Maarten Marsman

Central Institute for Educational Measurement (CITO)
Arnhem, The Netherlands

Supervisors:
– prof.dr. C.A.W. Glas (Twente University)
– prof.dr. Karel Brookhuis (University of Groningen)
– dr. M.J.H. van Onna (Twente University)

On November 19th 2014, Maarten Marsman defended his thesis entitled

Plausible Values in Statistical Inference

Summary
A Plausible Value is a draw from the posterior ability distribution of a pupil given the pupil’s responses of items on a test and any additional information that is available from the pupil (i.e. gender, age, etc.). Plausible Values are commonly used in educational surveys as a tool for the secondary analyses performed by researchers that lack the sophisticated resources to estimate the latent regression models (i.e. regress the latent abilities on the covariates). The Plausible Values can also be used as dependent variables in the regression model, turning a latent regression problem into a manifest regression problem that can be estimated in standard statistical software.

The regression model estimated with Plausible Values has been estimated before, however, since it is used to make Plausible Values (it is the prior distribution for ability). But why are Plausible Values needed then? This question is answered in Chapter 2. First, it is shown that the marginal distribution of Plausible Values converges monotonically to the true distribution of ability. From this result one can show that the marginal distribution of Plausible Values is a better estimator of this true ability distribution than the latent regression model (properly seen as a prior), except when the latent regression model is equal to the true ability distribution.

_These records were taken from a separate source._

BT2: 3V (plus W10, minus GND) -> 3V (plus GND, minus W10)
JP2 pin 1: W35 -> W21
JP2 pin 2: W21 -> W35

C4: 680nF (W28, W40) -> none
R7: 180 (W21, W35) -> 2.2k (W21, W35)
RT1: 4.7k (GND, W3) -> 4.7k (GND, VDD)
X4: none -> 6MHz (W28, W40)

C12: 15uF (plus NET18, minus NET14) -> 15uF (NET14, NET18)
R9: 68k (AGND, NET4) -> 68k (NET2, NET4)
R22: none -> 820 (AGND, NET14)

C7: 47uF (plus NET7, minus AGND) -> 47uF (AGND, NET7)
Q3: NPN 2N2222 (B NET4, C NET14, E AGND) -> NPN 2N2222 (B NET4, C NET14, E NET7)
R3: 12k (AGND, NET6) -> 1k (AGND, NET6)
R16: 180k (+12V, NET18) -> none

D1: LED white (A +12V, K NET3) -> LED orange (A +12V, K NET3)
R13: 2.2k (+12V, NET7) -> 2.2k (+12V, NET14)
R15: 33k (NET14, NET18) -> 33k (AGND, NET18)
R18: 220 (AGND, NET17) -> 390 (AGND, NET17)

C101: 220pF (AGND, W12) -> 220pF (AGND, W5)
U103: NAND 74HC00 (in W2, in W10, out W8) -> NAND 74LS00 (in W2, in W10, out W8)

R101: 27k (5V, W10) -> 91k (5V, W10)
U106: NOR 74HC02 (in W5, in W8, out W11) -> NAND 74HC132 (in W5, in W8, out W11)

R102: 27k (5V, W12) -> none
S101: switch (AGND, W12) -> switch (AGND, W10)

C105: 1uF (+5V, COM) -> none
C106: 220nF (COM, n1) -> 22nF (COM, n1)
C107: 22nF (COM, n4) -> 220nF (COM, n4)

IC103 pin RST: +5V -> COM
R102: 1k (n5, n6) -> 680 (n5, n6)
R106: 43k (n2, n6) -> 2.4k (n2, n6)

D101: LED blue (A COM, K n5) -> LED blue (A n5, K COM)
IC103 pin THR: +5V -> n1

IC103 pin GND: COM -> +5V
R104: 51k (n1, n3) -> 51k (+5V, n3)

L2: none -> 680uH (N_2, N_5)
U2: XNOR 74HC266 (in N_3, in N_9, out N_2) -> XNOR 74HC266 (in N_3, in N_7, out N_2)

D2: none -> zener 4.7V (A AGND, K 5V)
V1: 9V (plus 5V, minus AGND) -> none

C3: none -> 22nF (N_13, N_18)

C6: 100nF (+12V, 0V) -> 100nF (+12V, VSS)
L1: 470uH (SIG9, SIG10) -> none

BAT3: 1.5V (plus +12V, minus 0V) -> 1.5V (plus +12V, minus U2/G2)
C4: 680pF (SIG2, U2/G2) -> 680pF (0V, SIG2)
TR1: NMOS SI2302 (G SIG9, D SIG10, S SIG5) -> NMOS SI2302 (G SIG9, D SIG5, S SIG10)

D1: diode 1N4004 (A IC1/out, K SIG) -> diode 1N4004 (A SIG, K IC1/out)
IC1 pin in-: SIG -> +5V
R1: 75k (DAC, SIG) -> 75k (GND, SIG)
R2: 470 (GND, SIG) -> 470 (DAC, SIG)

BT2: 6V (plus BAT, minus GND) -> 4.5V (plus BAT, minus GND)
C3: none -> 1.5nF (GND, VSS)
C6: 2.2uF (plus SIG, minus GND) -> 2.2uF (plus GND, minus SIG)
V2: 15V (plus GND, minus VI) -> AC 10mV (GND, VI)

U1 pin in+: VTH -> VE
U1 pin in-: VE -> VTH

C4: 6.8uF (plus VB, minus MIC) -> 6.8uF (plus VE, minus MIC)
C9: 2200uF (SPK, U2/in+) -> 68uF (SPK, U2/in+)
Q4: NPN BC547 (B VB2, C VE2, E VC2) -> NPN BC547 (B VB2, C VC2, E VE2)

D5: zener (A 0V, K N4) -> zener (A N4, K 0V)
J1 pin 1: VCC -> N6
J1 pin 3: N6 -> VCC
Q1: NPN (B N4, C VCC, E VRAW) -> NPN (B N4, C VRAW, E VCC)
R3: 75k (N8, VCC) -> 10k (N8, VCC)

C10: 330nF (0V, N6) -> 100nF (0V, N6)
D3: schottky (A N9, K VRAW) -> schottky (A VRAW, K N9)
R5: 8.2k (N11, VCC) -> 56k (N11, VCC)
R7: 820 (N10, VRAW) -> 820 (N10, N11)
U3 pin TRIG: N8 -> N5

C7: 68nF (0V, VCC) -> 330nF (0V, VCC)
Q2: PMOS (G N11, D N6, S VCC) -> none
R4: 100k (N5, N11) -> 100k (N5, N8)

New simulation methods to efficiently sample Plausible Values in large-scale settings are proposed in Chapters 3 and 4. A rejection algorithm is described in Chapter 3 and several Metropolis-Hastings algorithms are described in Chapters 3 and 4. A convenient feature of the proposed algorithms is that they are well suited for parallel computation and that they scale (i.e. become more efficient when applied to larger datasets), whereas certain existing methods become less efficient when the amount of observations increases, as shown in Chapter 5.

The methodology that is the topic of this thesis is highly practical and small pieces of R-code are provided in the appendices to help those who wish to try if the proposed methods work. In some cases, an appendix provides material that was simply too much fun to leave out.

This thesis was written with large scale educational surveys in mind, focusing on latent regression models using item response theory (IRT) to model the distribution of item responses, although Chapter 4 is also about Ising network models. The results contained in this thesis, however, readily generalize to other applications and models.

Project

Simulator-based automatic assessment of driving performance
The purpose of this PhD project is to design a reliable and valid automatic performance scoring system for a simulator based test for driving.

In order to design a simulator test, apart from optimizing the technical or virtual presentation of the scenario’s in the simulator, several statistical and methodological problems have to be tackled. First, because performance in the simulator cannot be automatically scored yet, assessors have to be used to obtain evaluation of pupil driver behaviour. A cognitive model is developed at TNO that learns the relation between ratings of assessors and registered objective performance measures by the simulator. Since the quality of the cognitive model is dependent on the quality of the information provided by assessors, a sound IRT-based measurement model for the assessors’ data has to be developed to feed the cognitive model with optimal information.

The output of the cognitive model will be used to select objective measures which are good predictors of the judgements of the assessors. Then a compound IRT model will be designed where one element is the IRT-based measurement model for the assessor judgements and the other an IRT model for assessment based on the selected predictors.

When the test has been designed and the models have been developed and validated, two projects remain. First, a cross-sectional study will be performed to create norm distributions for groups defined as beginning pupil drivers, advanced pupil drivers, license candidates, drivers one year post-licences, and very experienced drivers. Second, the assessors’ and simulator assessment scores will be correlated with additional measurements of supposedly related cognitive processes involved in driving, in particular in-car performance assessments, self-evaluation of driving competence and the Cito Drive computer based tests of responsible driving.

This project was financed by Cito/RCEC.